The readings today overturn notions that fulfilment comes only when we own enough, eat enough, experience enough, or know enough. But this process causes our relationships and communities to deteriorate and our hearts to grow increasingly empty. We know there is another way. As we trust in God’s abundance, we can find the freedom that comes from simplicity, the unity that comes from collaboration, and the abundance that comes from generosity. Do we trust in Jesus enough to risk living according to his way, and commit to seeking the unity that is possible when we share whatever we have with others? How might our world change with this kind of attitude? Would we leave millions of people without a vaccine because of patents, profits, and self-preservation? Would we be content for a billion people to lack water, food, healthcare, and proper education? Would we continue to have wars and conflicts if we used just enough rather than stealing resources from other nations? Past and contemporary conflicts and struggles can be reduced to one basic reality: some people have more than they need, and hoard it. God has given us what we need to feed, house and care for everyone in our world, but many sacrifice peace and unity on the altars of greed. To make a change, we must embrace God’s generosity - not just for us, but as flowing through us to others. Paul calls us to ‘Lead a life worthy of the calling to which you have been called.’ We are called to be leaders, agents of change – not passive puppets. The writer says we have ‘learned’ Christ. This learning or education is not a learning about Christ but following his way to begin a transformation within us and around us. Jesus does not need us to worship him, but to follow him!

 

By providing food for the crowds, Jesus drew them beyond the signs before them to what can satisfy human hunger - a hunger satisfied by intimacy with him – to another level of awareness - to see as he sees. It is to see dignity and beauty in a beggar; to see the need for healing and reconciliation in a shamed woman; to see potential in those who may be an enemy because of fear; to see beyond the colour of skin, or gender, or politics or socioeconomic status.

Records
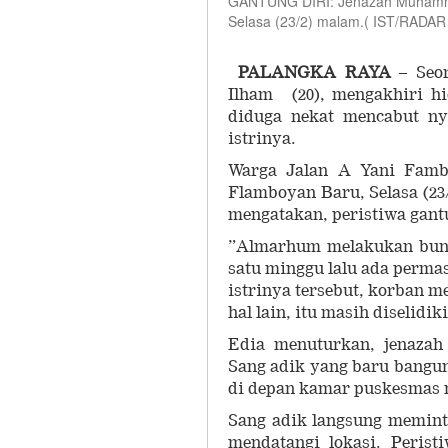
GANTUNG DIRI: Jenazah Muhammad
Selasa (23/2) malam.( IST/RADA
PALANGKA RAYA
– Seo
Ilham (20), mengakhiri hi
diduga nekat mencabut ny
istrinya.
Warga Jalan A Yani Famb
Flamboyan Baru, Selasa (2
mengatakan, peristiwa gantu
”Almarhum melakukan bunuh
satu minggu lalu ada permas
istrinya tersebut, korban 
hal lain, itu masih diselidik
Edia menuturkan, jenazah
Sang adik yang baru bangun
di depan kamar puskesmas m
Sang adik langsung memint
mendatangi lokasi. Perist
---
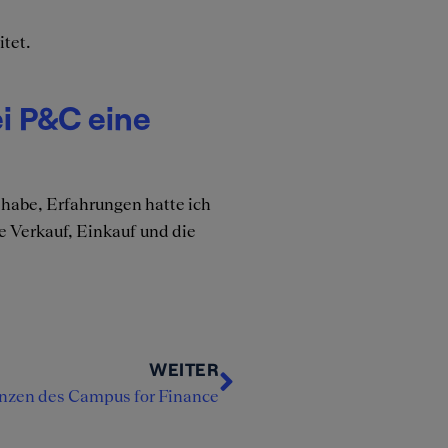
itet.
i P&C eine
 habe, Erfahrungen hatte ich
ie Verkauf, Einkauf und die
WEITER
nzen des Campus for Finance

Exercises
**a)** Answer these from the reflection on the day's readings:
(i) What does the writer say we have "learned"?
(ii) What four things does the reflection ask whether we would be content for a billion people to lack?
(iii) How did Jesus draw the crowds beyond the signs before them?
**b)** List the notions of fulfilment that the reflection on the day's readings says the readings overturn.

Set of answers
**a)**
(i) Christ.
(ii) Water, food, healthcare, and proper education.
(iii) By providing food for the crowds.

**b)**
- Fulfilment comes only when we own enough.
- Fulfilment comes only when we eat enough.
- Fulfilment comes only when we experience enough.
- Fulfilment comes only when we know enough.